Supplied passage:
Personal information
- Full name: Igor Andreyevich Andreyev
- Date of birth: 15 August 2001 (age 25)
- Place of birth: Sterlitamak, Russia
- Height: 1.87 m (6 ft 2 in)
- Position: Forward

Team information
- Current team: Rodina-3 Moscow
- Number: 99

Youth career
- 0000–2020: Ufa
- 2021: Krasnodar

Senior career*
- Years: Team / Apps / (Gls)
- 2018–2020: Ufa-2 / 19 / (4)
- 2020: Nosta Novotroitsk / 13 / (9)
- 2021–2022: Krasnodar-2 / 4 / (0)
- 2021–2022: → Rodina Moscow (loan) / 28 / (10)
- 2022–2024: Rodina Moscow / 32 / (4)
- 2022–2025: Rodina-2 Moscow / 2 / (0)
- 2023–2024: → Shinnik Yaroslavl (loan) / 27 / (11)
- 2026: Rodina-2 Moscow / 7 / (1)
- 2026–: Rodina-3 Moscow / 0 / (0)

= Igor Andreyev =

Russian footballer

Igor Andreyevich Andreyev (Игорь Андреевич Андреев; born 15 August 2001) is a Russian football player who plays for Rodina-3 Moscow.

==Club career==
On 12 January 2021, he signed a 4.5-year contract with Krasnodar.

He made his debut in the Russian Football National League for Krasnodar-2 on 6 March 2021 in a game against Veles Moscow.

Raw data:
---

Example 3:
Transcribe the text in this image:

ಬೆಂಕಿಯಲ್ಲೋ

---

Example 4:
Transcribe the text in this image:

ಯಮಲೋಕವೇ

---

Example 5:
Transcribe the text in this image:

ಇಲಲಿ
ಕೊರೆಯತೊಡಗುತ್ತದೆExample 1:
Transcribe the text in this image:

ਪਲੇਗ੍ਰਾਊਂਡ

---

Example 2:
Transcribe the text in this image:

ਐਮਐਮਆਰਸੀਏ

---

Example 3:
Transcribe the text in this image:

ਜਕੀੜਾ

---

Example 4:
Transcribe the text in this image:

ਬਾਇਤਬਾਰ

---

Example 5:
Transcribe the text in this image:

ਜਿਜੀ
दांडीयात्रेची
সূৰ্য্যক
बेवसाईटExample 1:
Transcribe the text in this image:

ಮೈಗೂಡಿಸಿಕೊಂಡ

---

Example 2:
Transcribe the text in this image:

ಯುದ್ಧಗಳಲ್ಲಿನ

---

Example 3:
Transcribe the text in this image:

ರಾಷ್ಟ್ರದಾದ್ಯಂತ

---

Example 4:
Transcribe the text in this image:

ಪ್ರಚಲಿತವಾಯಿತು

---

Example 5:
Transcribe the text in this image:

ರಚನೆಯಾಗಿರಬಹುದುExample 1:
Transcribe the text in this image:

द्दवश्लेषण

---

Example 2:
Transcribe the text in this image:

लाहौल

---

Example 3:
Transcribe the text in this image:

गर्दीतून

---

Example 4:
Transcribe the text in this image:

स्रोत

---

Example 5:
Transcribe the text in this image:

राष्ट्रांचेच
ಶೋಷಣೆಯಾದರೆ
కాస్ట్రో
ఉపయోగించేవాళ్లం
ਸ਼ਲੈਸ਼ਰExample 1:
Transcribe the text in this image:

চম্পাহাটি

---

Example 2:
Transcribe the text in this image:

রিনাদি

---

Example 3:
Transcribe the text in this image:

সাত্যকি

Assigned task:
Answer these questions using the Igor Andreyev profile:
1. In which town was he born?
2. How long was the contract he signed with Krasnodar on 12 January 2021?
3. Which team did Krasnodar-2 play in his Russian Football National League debut?
The items are separate material and are not connected to the Igor Andreyev profile.

Task output:
1. Sterlitamak, Russia
2. 4.5 years
3. Veles Moscow